## Data extract
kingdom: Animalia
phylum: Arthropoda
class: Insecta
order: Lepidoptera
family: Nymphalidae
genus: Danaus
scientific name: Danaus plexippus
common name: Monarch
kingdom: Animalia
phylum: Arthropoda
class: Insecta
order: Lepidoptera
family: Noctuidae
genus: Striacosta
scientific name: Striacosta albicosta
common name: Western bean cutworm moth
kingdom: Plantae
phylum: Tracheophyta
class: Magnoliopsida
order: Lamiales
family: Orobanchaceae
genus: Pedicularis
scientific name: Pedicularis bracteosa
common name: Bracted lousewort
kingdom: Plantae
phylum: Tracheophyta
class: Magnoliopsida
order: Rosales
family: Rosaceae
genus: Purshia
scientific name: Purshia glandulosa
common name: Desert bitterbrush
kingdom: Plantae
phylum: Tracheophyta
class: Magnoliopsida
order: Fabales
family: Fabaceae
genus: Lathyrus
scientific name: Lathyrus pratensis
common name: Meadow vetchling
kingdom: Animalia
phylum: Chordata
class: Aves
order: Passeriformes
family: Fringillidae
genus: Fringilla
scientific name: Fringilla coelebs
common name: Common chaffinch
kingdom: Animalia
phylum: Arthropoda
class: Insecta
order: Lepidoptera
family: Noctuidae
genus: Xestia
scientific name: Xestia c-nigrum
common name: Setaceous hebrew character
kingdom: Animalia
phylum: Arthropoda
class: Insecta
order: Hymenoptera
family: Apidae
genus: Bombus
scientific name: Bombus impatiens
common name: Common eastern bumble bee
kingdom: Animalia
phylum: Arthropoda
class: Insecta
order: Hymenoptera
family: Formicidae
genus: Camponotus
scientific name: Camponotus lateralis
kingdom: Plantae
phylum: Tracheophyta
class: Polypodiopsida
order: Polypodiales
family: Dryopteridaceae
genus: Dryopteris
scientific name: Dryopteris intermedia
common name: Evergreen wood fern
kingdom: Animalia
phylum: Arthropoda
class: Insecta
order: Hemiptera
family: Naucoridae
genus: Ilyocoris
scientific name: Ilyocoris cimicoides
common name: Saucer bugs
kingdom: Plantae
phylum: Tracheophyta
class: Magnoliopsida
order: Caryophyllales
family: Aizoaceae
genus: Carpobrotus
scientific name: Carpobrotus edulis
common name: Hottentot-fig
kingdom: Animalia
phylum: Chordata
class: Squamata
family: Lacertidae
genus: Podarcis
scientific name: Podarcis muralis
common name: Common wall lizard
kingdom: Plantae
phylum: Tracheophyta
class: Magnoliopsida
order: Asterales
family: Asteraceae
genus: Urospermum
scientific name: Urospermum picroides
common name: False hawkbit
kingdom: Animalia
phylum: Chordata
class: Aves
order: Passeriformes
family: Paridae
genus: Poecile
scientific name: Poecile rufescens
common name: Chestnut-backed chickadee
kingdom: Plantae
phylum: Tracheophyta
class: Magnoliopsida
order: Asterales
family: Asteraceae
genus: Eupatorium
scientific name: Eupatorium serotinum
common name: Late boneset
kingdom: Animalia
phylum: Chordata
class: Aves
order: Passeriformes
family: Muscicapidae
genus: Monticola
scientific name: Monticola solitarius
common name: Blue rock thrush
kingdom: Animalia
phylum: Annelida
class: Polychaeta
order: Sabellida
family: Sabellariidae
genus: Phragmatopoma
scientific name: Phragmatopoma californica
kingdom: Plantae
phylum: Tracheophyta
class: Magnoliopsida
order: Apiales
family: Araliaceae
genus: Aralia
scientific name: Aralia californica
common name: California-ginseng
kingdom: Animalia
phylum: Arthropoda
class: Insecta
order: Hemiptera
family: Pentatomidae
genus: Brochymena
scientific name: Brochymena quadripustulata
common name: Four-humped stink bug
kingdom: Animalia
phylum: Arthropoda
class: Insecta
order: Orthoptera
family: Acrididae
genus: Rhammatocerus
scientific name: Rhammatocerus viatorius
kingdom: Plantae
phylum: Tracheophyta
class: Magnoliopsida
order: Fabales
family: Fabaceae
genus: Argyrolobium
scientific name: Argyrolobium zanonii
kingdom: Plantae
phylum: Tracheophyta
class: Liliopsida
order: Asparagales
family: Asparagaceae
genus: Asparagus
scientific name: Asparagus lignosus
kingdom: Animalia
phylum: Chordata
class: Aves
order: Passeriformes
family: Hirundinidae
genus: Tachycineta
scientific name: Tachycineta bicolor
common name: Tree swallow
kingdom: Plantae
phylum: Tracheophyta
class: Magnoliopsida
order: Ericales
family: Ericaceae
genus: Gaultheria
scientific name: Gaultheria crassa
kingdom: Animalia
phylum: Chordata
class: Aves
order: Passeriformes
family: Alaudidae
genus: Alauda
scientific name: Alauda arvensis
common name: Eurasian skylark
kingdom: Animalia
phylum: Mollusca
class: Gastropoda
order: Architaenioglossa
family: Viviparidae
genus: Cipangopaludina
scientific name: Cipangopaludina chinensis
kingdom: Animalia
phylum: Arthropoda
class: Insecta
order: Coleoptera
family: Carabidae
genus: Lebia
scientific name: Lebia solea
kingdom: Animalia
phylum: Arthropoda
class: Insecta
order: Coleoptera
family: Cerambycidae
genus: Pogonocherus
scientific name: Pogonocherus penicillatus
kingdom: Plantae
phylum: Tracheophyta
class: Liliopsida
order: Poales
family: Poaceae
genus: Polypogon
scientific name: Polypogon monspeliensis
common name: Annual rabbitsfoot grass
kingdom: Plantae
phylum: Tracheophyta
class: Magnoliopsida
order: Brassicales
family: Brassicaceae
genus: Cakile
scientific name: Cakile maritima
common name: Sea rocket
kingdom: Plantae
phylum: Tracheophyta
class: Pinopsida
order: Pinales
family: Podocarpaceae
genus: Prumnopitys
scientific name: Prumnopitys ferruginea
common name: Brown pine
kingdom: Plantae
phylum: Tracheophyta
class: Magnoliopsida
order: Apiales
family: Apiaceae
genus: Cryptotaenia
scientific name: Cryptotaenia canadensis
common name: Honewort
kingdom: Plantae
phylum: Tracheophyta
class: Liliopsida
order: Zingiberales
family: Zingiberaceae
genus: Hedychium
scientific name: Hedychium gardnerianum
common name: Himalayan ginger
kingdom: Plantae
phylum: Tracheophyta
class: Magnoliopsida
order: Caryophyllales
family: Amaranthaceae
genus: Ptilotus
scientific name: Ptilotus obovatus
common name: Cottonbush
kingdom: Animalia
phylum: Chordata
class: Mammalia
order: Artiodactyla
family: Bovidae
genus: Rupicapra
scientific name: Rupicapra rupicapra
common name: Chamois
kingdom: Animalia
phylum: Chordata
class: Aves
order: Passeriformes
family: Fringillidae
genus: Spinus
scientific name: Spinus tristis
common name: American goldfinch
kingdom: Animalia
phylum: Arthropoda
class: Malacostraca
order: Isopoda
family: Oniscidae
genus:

## Your task
Could you write out all the records again with "vernacular name" substituted for "common name" everywhere it appears and nothing else changed?

## Task answer
kingdom: Animalia
phylum: Arthropoda
class: Insecta
order: Lepidoptera
family: Nymphalidae
genus: Danaus
scientific name: Danaus plexippus
vernacular name: Monarch
kingdom: Animalia
phylum: Arthropoda
class: Insecta
order: Lepidoptera
family: Noctuidae
genus: Striacosta
scientific name: Striacosta albicosta
vernacular name: Western bean cutworm moth
kingdom: Plantae
phylum: Tracheophyta
class: Magnoliopsida
order: Lamiales
family: Orobanchaceae
genus: Pedicularis
scientific name: Pedicularis bracteosa
vernacular name: Bracted lousewort
kingdom: Plantae
phylum: Tracheophyta
class: Magnoliopsida
order: Rosales
family: Rosaceae
genus: Purshia
scientific name: Purshia glandulosa
vernacular name: Desert bitterbrush
kingdom: Plantae
phylum: Tracheophyta
class: Magnoliopsida
order: Fabales
family: Fabaceae
genus: Lathyrus
scientific name: Lathyrus pratensis
vernacular name: Meadow vetchling
kingdom: Animalia
phylum: Chordata
class: Aves
order: Passeriformes
family: Fringillidae
genus: Fringilla
scientific name: Fringilla coelebs
vernacular name: Common chaffinch
kingdom: Animalia
phylum: Arthropoda
class: Insecta
order: Lepidoptera
family: Noctuidae
genus: Xestia
scientific name: Xestia c-nigrum
vernacular name: Setaceous hebrew character
kingdom: Animalia
phylum: Arthropoda
class: Insecta
order: Hymenoptera
family: Apidae
genus: Bombus
scientific name: Bombus impatiens
vernacular name: Common eastern bumble bee
kingdom: Animalia
phylum: Arthropoda
class: Insecta
order: Hymenoptera
family: Formicidae
genus: Camponotus
scientific name: Camponotus lateralis
kingdom: Plantae
phylum: Tracheophyta
class: Polypodiopsida
order: Polypodiales
family: Dryopteridaceae
genus: Dryopteris
scientific name: Dryopteris intermedia
vernacular name: Evergreen wood fern
kingdom: Animalia
phylum: Arthropoda
class: Insecta
order: Hemiptera
family: Naucoridae
genus: Ilyocoris
scientific name: Ilyocoris cimicoides
vernacular name: Saucer bugs
kingdom: Plantae
phylum: Tracheophyta
class: Magnoliopsida
order: Caryophyllales
family: Aizoaceae
genus: Carpobrotus
scientific name: Carpobrotus edulis
vernacular name: Hottentot-fig
kingdom: Animalia
phylum: Chordata
class: Squamata
family: Lacertidae
genus: Podarcis
scientific name: Podarcis muralis
vernacular name: Common wall lizard
kingdom: Plantae
phylum: Tracheophyta
class: Magnoliopsida
order: Asterales
family: Asteraceae
genus: Urospermum
scientific name: Urospermum picroides
vernacular name: False hawkbit
kingdom: Animalia
phylum: Chordata
class: Aves
order: Passeriformes
family: Paridae
genus: Poecile
scientific name: Poecile rufescens
vernacular name: Chestnut-backed chickadee
kingdom: Plantae
phylum: Tracheophyta
class: Magnoliopsida
order: Asterales
family: Asteraceae
genus: Eupatorium
scientific name: Eupatorium serotinum
vernacular name: Late boneset
kingdom: Animalia
phylum: Chordata
class: Aves
order: Passeriformes
family: Muscicapidae
genus: Monticola
scientific name: Monticola solitarius
vernacular name: Blue rock thrush
kingdom: Animalia
phylum: Annelida
class: Polychaeta
order: Sabellida
family: Sabellariidae
genus: Phragmatopoma
scientific name: Phragmatopoma californica
kingdom: Plantae
phylum: Tracheophyta
class: Magnoliopsida
order: Apiales
family: Araliaceae
genus: Aralia
scientific name: Aralia californica
vernacular name: California-ginseng
kingdom: Animalia
phylum: Arthropoda
class: Insecta
order: Hemiptera
family: Pentatomidae
genus: Brochymena
scientific name: Brochymena quadripustulata
vernacular name: Four-humped stink bug
kingdom: Animalia
phylum: Arthropoda
class: Insecta
order: Orthoptera
family: Acrididae
genus: Rhammatocerus
scientific name: Rhammatocerus viatorius
kingdom: Plantae
phylum: Tracheophyta
class: Magnoliopsida
order: Fabales
family: Fabaceae
genus: Argyrolobium
scientific name: Argyrolobium zanonii
kingdom: Plantae
phylum: Tracheophyta
class: Liliopsida
order: Asparagales
family: Asparagaceae
genus: Asparagus
scientific name: Asparagus lignosus
kingdom: Animalia
phylum: Chordata
class: Aves
order: Passeriformes
family: Hirundinidae
genus: Tachycineta
scientific name: Tachycineta bicolor
vernacular name: Tree swallow
kingdom: Plantae
phylum: Tracheophyta
class: Magnoliopsida
order: Ericales
family: Ericaceae
genus: Gaultheria
scientific name: Gaultheria crassa
kingdom: Animalia
phylum: Chordata
class: Aves
order: Passeriformes
family: Alaudidae
genus: Alauda
scientific name: Alauda arvensis
vernacular name: Eurasian skylark
kingdom: Animalia
phylum: Mollusca
class: Gastropoda
order: Architaenioglossa
family: Viviparidae
genus: Cipangopaludina
scientific name: Cipangopaludina chinensis
kingdom: Animalia
phylum: Arthropoda
class: Insecta
order: Coleoptera
family: Carabidae
genus: Lebia
scientific name: Lebia solea
kingdom: Animalia
phylum: Arthropoda
class: Insecta
order: Coleoptera
family: Cerambycidae
genus: Pogonocherus
scientific name: Pogonocherus penicillatus
kingdom: Plantae
phylum: Tracheophyta
class: Liliopsida
order: Poales
family: Poaceae
genus: Polypogon
scientific name: Polypogon monspeliensis
vernacular name: Annual rabbitsfoot grass
kingdom: Plantae
phylum: Tracheophyta
class: Magnoliopsida
order: Brassicales
family: Brassicaceae
genus: Cakile
scientific name: Cakile maritima
vernacular name: Sea rocket
kingdom: Plantae
phylum: Tracheophyta
class: Pinopsida
order: Pinales
family: Podocarpaceae
genus: Prumnopitys
scientific name: Prumnopitys ferruginea
vernacular name: Brown pine
kingdom: Plantae
phylum: Tracheophyta
class: Magnoliopsida
order: Apiales
family: Apiaceae
genus: Cryptotaenia
scientific name: Cryptotaenia canadensis
vernacular name: Honewort
kingdom: Plantae
phylum: Tracheophyta
class: Liliopsida
order: Zingiberales
family: Zingiberaceae
genus: Hedychium
scientific name: Hedychium gardnerianum
vernacular name: Himalayan ginger
kingdom: Plantae
phylum: Tracheophyta
class: Magnoliopsida
order: Caryophyllales
family: Amaranthaceae
genus: Ptilotus
scientific name: Ptilotus obovatus
vernacular name: Cottonbush
kingdom: Animalia
phylum: Chordata
class: Mammalia
order: Artiodactyla
family: Bovidae
genus: Rupicapra
scientific name: Rupicapra rupicapra
vernacular name: Chamois
kingdom: Animalia
phylum: Chordata
class: Aves
order: Passeriformes
family: Fringillidae
genus: Spinus
scientific name: Spinus tristis
vernacular name: American goldfinch
kingdom: Animalia
phylum: Arthropoda
class: Malacostraca
order: Isopoda
family: Oniscidae
genus:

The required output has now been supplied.